Stephen King's unique brand of campy creepiness returns in the second season of Haven (above; Syfy, Mondays at 10.50pm), a supernatural drama based on the author's 2005 novel The Colorado Kid. The show centres on Audrey Parker, an FBI agent sent to fictitious Haven, for a routine case. Things get weird fast and Parker finds herself the protector of those residents afflicted by 'troubles' - another word for supernatural abilities. Season two picks up right after the revelation of Parker's own mysterious identity, as another FBI agent has arrived in town claiming she's the real Audrey Parker. If biblical plagues, revolts of the dead and Groundhog Day-esque time loops are your sort of thing, this season of Haven will keep you as happy as a pig in mud.
For those who missed its first Hong Kong run on Star Movies, period drama The Pillars of the Earth makes a fortunate reappearance on Fox, starting this week (Sundays at 9.50pm). The epic is set in the High Middle Ages of 1120 - a time when Europe was emerging from the Dark Ages.

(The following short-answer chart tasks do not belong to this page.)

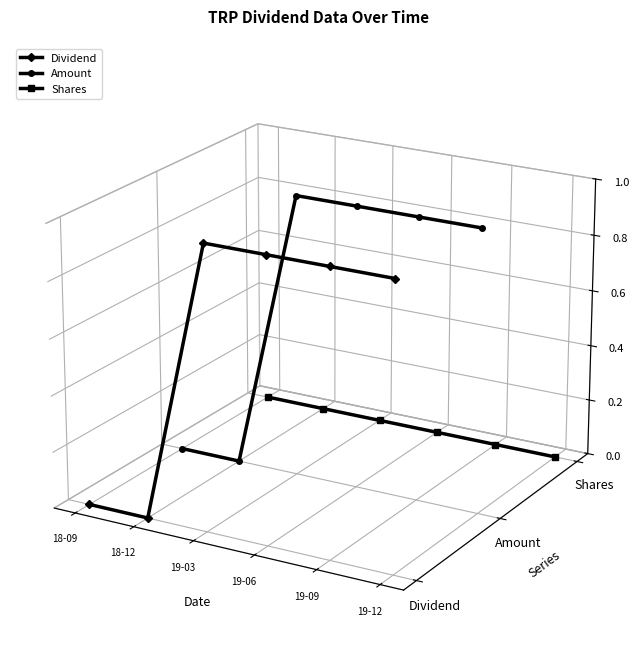

The Dividend series shows -0.0 at 18-09. True or false?

True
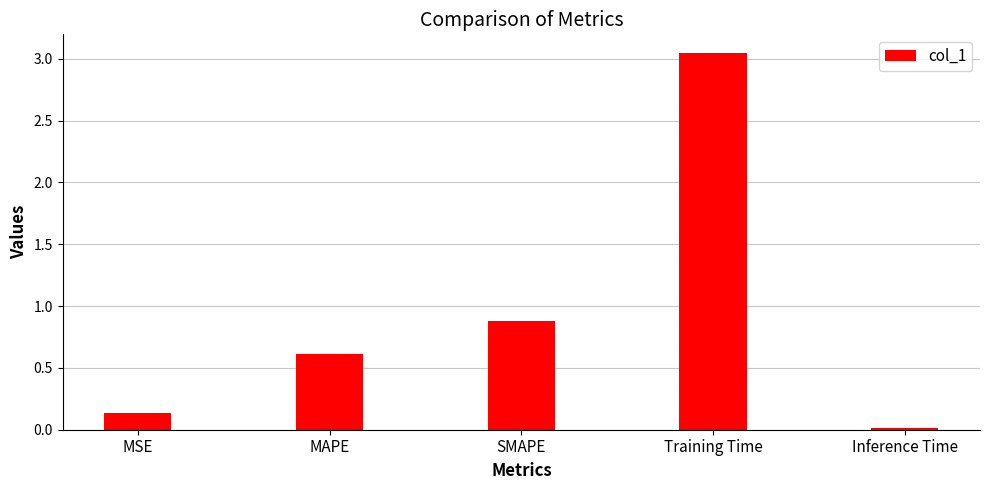

What is the label of the 2nd bar from the left?

MAPE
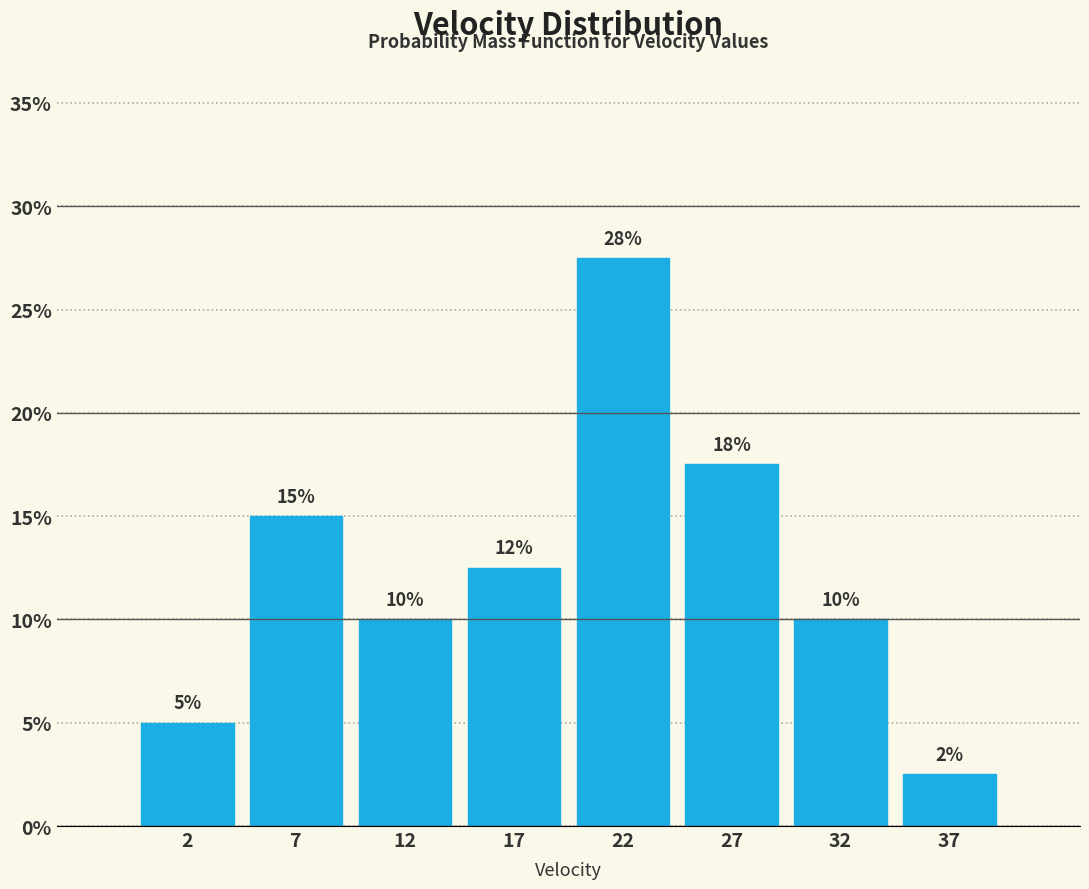

Are the bars horizontal?

No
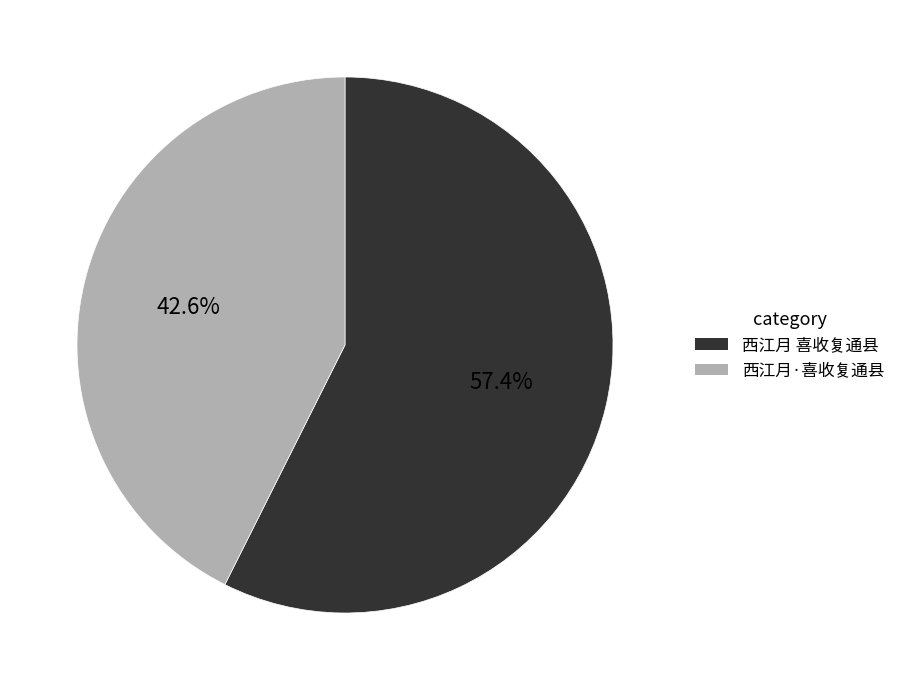

How many slices are in this pie chart?

2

England, with its monarchy and papal influence, is the stage for the tale of Tom Builder, a commoner with a vision to build the first Gothic cathedral in the land, who becomes a pawn in the power play between the church and gentry with aspirations to the throne of England.
The Pillars of the Earth is melodrama at its best, with matricide, incest, torture, bleeding Madonna statues and star-crossed love mixed into a juicy concoction and dressed in believable period garb.